- Records from a data collection -
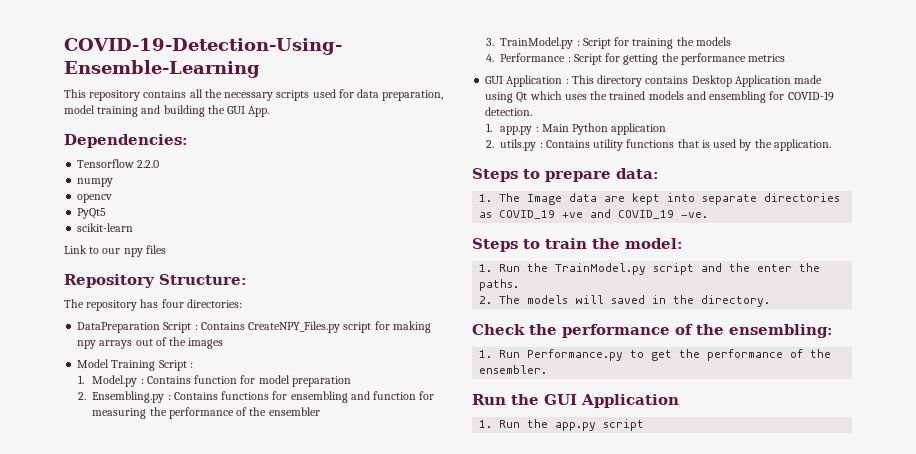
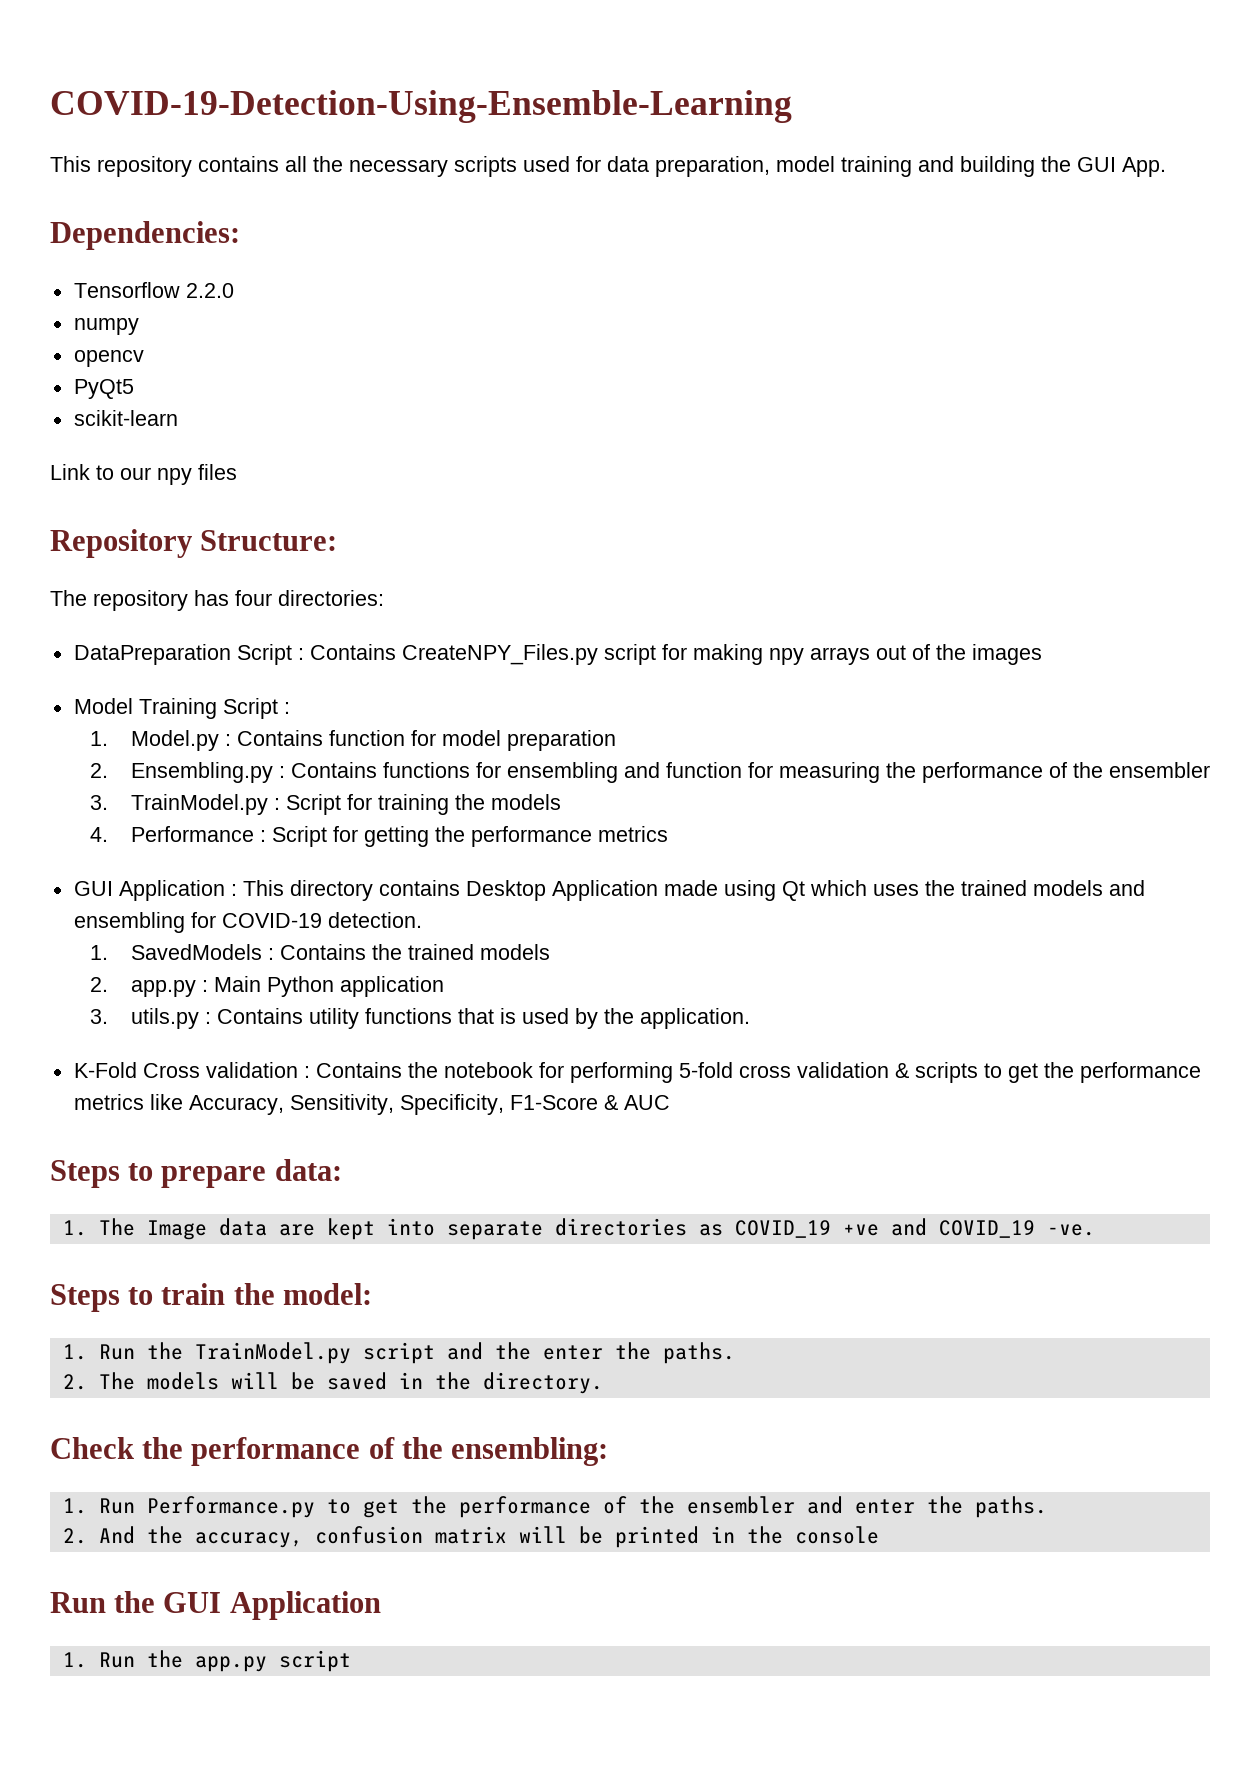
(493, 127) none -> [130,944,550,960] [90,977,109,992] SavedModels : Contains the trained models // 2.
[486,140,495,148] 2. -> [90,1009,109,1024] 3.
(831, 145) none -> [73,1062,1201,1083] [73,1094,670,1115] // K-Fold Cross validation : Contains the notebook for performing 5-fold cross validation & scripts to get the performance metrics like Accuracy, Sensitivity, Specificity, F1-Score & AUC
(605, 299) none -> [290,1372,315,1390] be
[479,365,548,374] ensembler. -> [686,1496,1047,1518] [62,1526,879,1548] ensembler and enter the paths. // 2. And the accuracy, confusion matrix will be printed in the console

---

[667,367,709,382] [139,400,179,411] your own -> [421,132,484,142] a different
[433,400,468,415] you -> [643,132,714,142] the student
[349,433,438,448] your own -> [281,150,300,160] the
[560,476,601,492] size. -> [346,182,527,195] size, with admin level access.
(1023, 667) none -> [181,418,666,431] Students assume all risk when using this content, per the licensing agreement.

- To do -
Every line above from the line with "[560,476,601,492] size. ->" to the line with "(1023, 667) none" is wanted, ends included; write them out exactly and add no other line.

- Result of this exercise -
[560,476,601,492] size. -> [346,182,527,195] size, with admin level access.
(1023, 667) none -> [181,418,666,431] Students assume all risk when using this content, per the licensing agreement.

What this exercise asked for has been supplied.